Exercise materials below:
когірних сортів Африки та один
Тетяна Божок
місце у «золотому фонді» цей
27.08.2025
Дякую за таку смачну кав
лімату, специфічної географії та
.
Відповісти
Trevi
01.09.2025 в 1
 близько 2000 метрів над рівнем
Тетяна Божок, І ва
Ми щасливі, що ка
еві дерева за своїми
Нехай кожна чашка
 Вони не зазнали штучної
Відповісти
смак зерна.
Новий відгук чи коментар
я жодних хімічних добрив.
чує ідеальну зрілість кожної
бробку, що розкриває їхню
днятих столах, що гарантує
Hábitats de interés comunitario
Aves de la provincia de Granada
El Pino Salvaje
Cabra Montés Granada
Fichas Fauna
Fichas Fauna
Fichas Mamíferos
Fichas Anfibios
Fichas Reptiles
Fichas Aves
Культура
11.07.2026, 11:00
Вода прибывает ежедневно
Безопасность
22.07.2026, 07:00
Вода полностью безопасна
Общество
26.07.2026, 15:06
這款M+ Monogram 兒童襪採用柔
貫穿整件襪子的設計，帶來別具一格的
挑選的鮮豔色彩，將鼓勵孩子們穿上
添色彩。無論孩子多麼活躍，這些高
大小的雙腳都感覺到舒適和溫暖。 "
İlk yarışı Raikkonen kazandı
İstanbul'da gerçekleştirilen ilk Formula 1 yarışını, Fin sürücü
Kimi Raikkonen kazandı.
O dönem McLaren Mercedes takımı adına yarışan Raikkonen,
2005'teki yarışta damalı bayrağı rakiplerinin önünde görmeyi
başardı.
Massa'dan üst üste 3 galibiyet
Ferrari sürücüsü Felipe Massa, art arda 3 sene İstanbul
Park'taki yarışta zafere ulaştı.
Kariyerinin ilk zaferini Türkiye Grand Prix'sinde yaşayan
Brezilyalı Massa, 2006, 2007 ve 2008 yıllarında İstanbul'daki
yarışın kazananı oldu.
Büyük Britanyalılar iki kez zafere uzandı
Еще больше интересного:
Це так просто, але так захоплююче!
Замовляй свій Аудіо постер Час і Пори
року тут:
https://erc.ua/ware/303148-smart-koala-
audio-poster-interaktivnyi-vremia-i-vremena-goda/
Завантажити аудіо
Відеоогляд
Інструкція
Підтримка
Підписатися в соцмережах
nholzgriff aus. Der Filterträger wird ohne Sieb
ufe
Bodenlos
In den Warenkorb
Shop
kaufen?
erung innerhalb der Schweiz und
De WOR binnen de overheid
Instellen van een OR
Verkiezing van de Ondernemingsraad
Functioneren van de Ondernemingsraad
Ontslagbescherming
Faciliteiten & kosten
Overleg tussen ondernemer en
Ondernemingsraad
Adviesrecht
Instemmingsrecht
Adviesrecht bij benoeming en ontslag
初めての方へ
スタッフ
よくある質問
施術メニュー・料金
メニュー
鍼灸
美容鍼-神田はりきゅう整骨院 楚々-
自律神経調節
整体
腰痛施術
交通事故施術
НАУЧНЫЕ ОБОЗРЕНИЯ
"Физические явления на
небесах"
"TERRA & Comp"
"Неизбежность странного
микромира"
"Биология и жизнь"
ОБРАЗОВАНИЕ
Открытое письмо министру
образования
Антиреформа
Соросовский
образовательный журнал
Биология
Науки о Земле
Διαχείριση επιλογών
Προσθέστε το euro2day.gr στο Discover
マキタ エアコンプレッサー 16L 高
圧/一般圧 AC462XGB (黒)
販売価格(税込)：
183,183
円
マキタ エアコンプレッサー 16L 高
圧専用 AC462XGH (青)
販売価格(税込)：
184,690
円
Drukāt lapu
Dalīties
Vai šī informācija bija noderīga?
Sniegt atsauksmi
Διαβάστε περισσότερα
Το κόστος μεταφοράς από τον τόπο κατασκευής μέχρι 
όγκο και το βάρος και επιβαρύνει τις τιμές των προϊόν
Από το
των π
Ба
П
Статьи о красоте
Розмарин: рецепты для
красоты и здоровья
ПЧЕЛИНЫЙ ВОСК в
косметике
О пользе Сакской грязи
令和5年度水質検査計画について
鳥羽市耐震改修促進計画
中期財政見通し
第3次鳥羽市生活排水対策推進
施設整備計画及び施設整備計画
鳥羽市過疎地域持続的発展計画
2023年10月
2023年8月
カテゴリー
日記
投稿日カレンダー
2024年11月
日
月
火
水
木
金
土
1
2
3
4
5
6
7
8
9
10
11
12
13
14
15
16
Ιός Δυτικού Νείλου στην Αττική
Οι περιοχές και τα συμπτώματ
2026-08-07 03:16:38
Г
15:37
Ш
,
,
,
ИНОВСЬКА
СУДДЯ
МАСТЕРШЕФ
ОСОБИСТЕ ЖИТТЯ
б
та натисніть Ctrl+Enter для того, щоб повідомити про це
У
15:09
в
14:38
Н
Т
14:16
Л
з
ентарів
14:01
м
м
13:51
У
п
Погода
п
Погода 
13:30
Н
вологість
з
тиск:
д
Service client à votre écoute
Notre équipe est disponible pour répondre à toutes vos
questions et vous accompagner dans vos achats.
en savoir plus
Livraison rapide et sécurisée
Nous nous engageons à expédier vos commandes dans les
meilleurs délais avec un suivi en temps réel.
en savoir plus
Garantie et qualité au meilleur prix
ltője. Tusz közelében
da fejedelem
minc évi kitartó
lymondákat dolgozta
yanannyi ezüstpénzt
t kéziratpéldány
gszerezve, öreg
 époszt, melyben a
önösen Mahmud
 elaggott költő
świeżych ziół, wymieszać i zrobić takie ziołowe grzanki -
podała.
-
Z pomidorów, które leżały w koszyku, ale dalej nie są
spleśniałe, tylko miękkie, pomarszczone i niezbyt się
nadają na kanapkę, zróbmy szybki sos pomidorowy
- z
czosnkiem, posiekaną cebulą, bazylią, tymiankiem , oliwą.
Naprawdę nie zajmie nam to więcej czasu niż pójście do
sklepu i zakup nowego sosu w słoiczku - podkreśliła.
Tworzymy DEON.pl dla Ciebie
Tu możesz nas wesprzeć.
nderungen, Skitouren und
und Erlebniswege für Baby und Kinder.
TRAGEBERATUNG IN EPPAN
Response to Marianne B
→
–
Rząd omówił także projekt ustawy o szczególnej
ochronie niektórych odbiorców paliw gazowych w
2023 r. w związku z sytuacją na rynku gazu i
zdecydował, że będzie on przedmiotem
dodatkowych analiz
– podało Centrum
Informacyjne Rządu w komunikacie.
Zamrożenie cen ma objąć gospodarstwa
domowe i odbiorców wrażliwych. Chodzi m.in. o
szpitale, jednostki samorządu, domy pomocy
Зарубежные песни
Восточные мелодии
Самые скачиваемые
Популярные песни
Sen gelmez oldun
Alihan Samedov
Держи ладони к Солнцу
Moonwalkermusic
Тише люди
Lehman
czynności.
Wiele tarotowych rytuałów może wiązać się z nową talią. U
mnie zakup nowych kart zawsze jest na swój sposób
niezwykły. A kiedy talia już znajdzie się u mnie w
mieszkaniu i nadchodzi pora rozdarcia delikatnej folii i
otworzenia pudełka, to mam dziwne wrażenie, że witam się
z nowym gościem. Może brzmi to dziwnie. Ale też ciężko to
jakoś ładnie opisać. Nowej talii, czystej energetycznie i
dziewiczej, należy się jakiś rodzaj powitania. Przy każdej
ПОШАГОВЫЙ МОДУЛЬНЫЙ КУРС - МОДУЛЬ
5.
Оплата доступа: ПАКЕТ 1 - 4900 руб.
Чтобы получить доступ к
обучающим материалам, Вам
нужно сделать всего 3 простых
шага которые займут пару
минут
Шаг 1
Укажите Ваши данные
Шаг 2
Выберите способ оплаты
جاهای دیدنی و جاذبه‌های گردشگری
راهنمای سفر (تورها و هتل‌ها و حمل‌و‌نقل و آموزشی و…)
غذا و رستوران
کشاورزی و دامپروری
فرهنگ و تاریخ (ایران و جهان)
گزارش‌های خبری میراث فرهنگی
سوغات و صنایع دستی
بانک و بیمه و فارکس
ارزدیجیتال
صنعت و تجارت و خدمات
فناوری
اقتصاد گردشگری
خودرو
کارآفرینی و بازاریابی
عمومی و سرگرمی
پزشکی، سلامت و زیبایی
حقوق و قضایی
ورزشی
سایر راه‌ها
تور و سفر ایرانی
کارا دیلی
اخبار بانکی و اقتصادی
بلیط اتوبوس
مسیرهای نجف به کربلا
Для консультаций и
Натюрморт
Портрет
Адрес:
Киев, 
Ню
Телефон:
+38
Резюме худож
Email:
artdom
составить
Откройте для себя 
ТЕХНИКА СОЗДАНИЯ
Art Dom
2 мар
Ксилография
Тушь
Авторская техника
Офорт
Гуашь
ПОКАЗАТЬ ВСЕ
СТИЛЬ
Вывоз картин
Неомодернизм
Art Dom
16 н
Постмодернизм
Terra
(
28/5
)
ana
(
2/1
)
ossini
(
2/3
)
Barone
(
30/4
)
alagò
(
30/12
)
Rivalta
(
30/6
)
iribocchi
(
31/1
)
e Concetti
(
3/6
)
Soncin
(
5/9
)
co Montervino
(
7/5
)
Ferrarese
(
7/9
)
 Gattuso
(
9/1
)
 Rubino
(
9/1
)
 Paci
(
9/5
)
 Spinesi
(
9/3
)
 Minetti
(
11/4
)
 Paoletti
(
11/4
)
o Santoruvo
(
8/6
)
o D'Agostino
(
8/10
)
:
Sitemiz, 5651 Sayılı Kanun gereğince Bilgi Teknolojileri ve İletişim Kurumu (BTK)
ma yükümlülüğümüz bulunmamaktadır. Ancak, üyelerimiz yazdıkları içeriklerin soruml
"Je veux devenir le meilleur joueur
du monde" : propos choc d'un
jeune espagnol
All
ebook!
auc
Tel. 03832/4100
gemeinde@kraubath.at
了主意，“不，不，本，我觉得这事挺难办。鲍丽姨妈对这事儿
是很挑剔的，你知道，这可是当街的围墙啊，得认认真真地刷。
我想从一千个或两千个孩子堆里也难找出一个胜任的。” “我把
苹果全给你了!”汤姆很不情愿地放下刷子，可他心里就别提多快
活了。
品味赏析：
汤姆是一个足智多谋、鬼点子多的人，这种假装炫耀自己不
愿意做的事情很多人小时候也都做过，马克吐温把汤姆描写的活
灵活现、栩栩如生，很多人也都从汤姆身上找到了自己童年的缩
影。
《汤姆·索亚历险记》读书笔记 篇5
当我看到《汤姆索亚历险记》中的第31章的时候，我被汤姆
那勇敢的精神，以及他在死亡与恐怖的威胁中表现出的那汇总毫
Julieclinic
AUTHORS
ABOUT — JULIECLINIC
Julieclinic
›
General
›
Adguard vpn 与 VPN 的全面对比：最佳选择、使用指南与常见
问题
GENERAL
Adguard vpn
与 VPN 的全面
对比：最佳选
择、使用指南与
End of Exercise materials.
— What you need to do —
Rename "Raikkonen" to "Räikkönen" in the stretch from the start of the records through the line containing "Brezilyalı Massa, 2006, 2007", and give those lines again with nothing else changed.

— Finished exercise —
когірних сортів Африки та один
Тетяна Божок
місце у «золотому фонді» цей
27.08.2025
Дякую за таку смачну кав
лімату, специфічної географії та
.
Відповісти
Trevi
01.09.2025 в 1
 близько 2000 метрів над рівнем
Тетяна Божок, І ва
Ми щасливі, що ка
еві дерева за своїми
Нехай кожна чашка
 Вони не зазнали штучної
Відповісти
смак зерна.
Новий відгук чи коментар
я жодних хімічних добрив.
чує ідеальну зрілість кожної
бробку, що розкриває їхню
днятих столах, що гарантує
Hábitats de interés comunitario
Aves de la provincia de Granada
El Pino Salvaje
Cabra Montés Granada
Fichas Fauna
Fichas Fauna
Fichas Mamíferos
Fichas Anfibios
Fichas Reptiles
Fichas Aves
Культура
11.07.2026, 11:00
Вода прибывает ежедневно
Безопасность
22.07.2026, 07:00
Вода полностью безопасна
Общество
26.07.2026, 15:06
這款M+ Monogram 兒童襪採用柔
貫穿整件襪子的設計，帶來別具一格的
挑選的鮮豔色彩，將鼓勵孩子們穿上
添色彩。無論孩子多麼活躍，這些高
大小的雙腳都感覺到舒適和溫暖。 "
İlk yarışı Räikkönen kazandı
İstanbul'da gerçekleştirilen ilk Formula 1 yarışını, Fin sürücü
Kimi Räikkönen kazandı.
O dönem McLaren Mercedes takımı adına yarışan Räikkönen,
2005'teki yarışta damalı bayrağı rakiplerinin önünde görmeyi
başardı.
Massa'dan üst üste 3 galibiyet
Ferrari sürücüsü Felipe Massa, art arda 3 sene İstanbul
Park'taki yarışta zafere ulaştı.
Kariyerinin ilk zaferini Türkiye Grand Prix'sinde yaşayan
Brezilyalı Massa, 2006, 2007 ve 2008 yıllarında İstanbul'daki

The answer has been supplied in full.